Sold from the Beginning
From the first SolidWorks and COSMOS/Works demos, the ASI team thought the integration of CAD and FEA would save them time and effort.
The training time was virtually nil, they found. People could do something useful with the program after an hour.They were impressed with COSMOS/Works’ efficient equation-solving capability, which made large models easy to do. “It used to be that you’d have to reduce the number of equations to something manageable,” says Staats. With COSMOS/Works, analysts leave the equations intact and let the automatic meshing capabilities take care of them. The software generates tens of thousands, even hundreds of thousands, of equations in a short time.
“Ten minutes is a long run for COSMOS,” he adds.Another advantage is how COSMOS/Works has streamlined ASI’s design process. Most aerospace companies have a design group and a stress or analysis group. When a conceptual design is created, it usually requires many iterations of analysis to see if it’s in the right ballpark. For each round the design engineers throw the design “over the fence” and into the queue for analysis jobs, where it may languish for several days or a week because the analysts are busy.

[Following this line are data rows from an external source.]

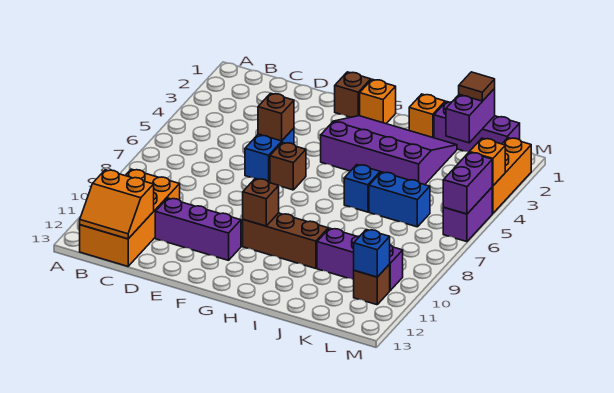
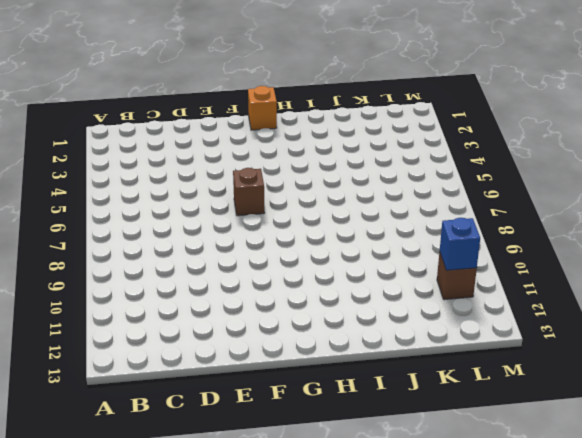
none -> orange brick B10:C13 level 1
none -> purple brick D11:F11 level 1
none -> blue brick E5:E6 level 1

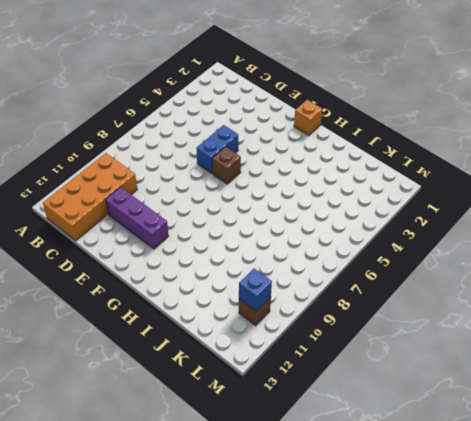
none -> brown brick F1 level 1
none -> purple slope G2:J4 level 1 top 4
none -> brown brick G10:I10 level 1

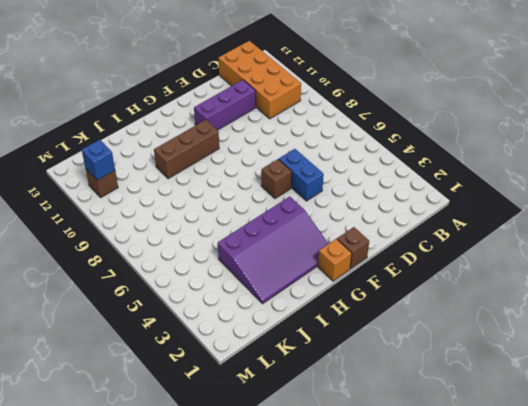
none -> orange brick I1 level 1
none -> blue brick I6 level 1
none -> purple brick J1:L1 level 1

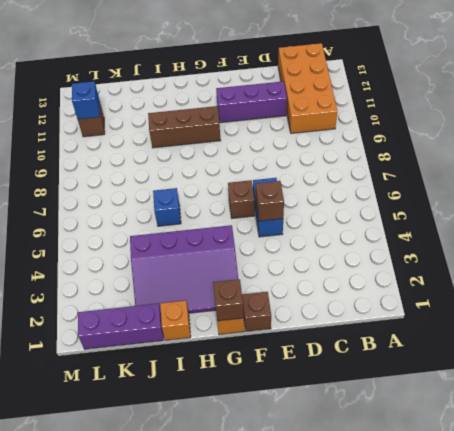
brown brick G1 level 2 -> brown brick G10 level 2
none -> blue brick J6:K6 level 1
none -> purple brick J10:L10 level 1
none -> orange brick M2:M4 level 1

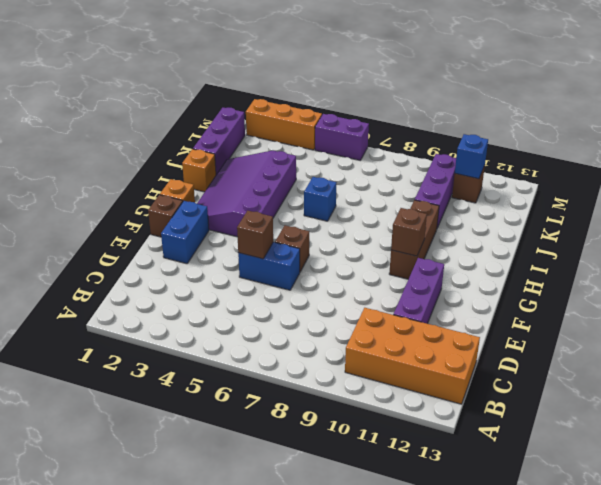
blue brick E2:F2 level 1 -> blue brick J6:K6 level 1
none -> orange slope B12:C13 level 2 top 12
none -> purple brick K1:K2 level 2
none -> orange brick M4 level 2

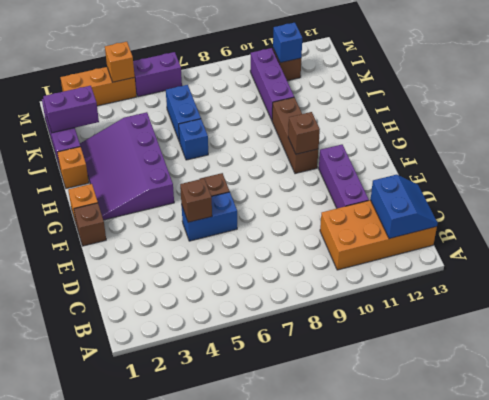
blue slope B12:C13 level 2 top 12 -> orange slope B12:C13 level 2 top 12
none -> purple brick M5:M6 level 2
none -> brown tile K1 level 3

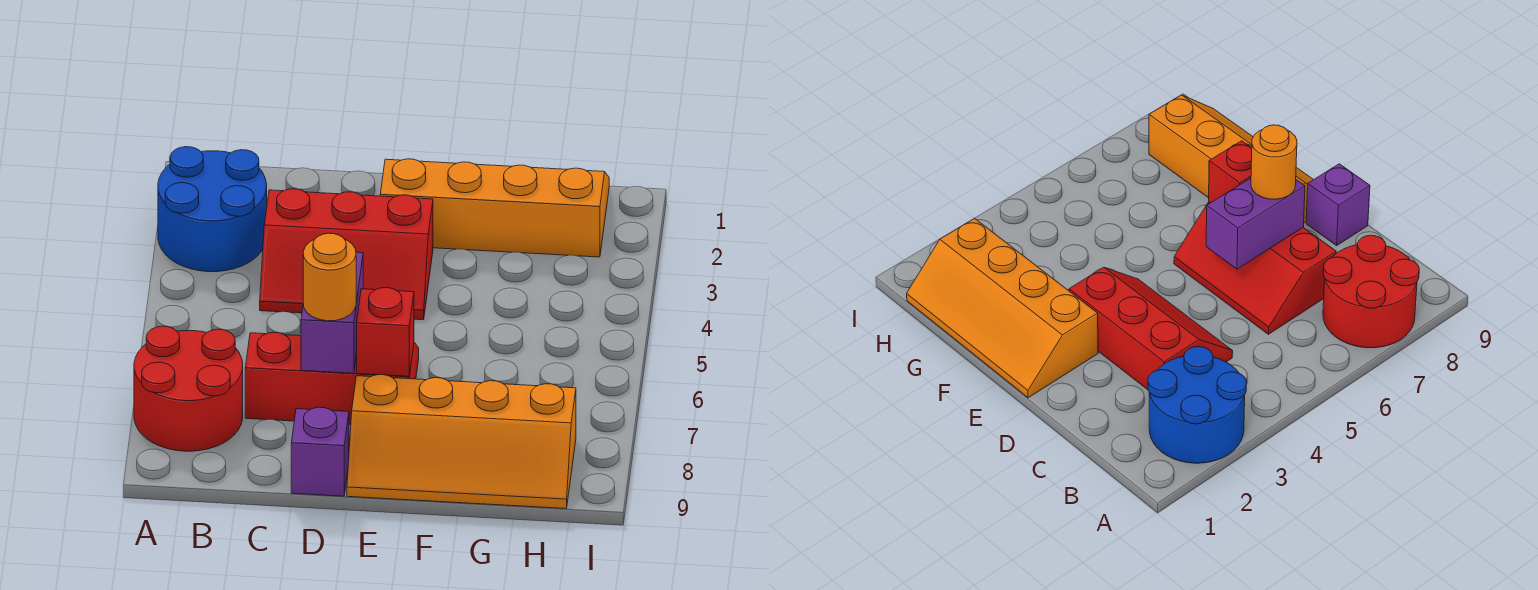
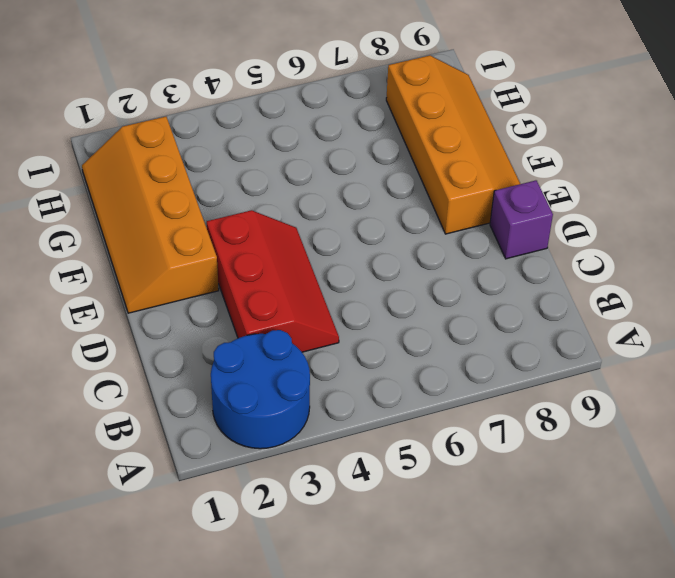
none -> red round brick A7:B8 level 1
none -> red slope C6:E7 level 1 top 7

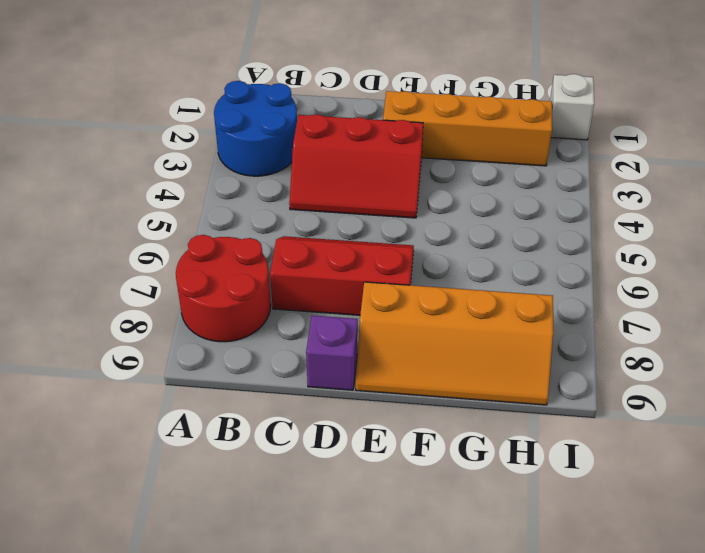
white brick I1 level 1 -> none
none -> purple brick D6:D7 level 2
none -> red brick E7 level 2

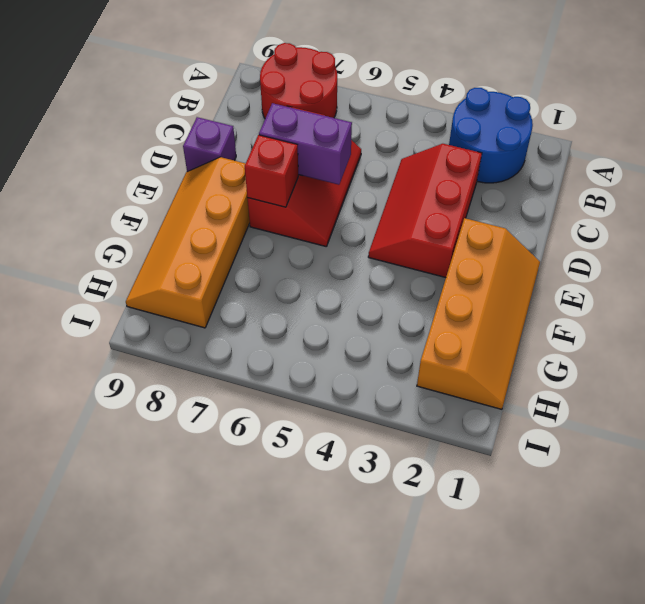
none -> orange round brick D7 level 3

With COSMOS/Works’ integration, ASI’s engineers don’t have to manipulate CAD data to get it into a form suitable for FEA. The data transfer is automatic and doesn’t require a cumbersome file export and import. “This is the smoothest connection between any of these tools that I’ve personally seen,” says Staats.The upshot? Iterations take only a couple of hours rather than a couple of days or more. In fact, ASI’s design engineers are routinely doing their own analyses—dumping loads on them, seeing if they’re strong or stiff enough, and so on. They don’t have to ask anybody or wait in line.
“You have very young engineers doing what I believe are very advanced analyses,” says Staats, and “we’re getting better designs as a result.”Besides ASI’s design engineers doing more analysis, its analysts are becoming more familiar with CAD tools. They routinely use SolidWorks to take dimensions, model small parts, and look at assemblies. “These tools have become a communication tool between the two types of engineers,” says Staats. “They both speak each other’s language better than I’ve ever seen before.”Yet another advantage is the PC environment.
Team members can cut-and-paste COSMOS/Works data into a PowerPoint presentation, e-mail it to someone, or post it on a project website. “That’s really, really helping us out a lot,” says Staats. It’s a big improvement over mainframe or Unix-based systems with their constant problems exchanging information.
Keeping Customers Satisfied
Not only has COSMOS/Works impressed ASI, it has impressed ASI’s customers as well. In one case, a commercial spacecraft customer requested a new design for a part that had failed. ASI had to redesign it in aluminum while matching the original part’s stiffness.
As Staats tells it:”The customer was very, very pleased that we were able to turn the design around, complete with analysis, through a number of iterations in only three weeks. Three weeks could have easily gone to three months in that case. So that was a really good workout for COSMOS/Works.”Staats concludes that COSMOS/Works has helped ASI in the marketplace because the company can crank out designs faster. The software gives ASI a competitive advantage. “But our main thrust is to get parts that are better,” he says, and COSMOS/Works does that too.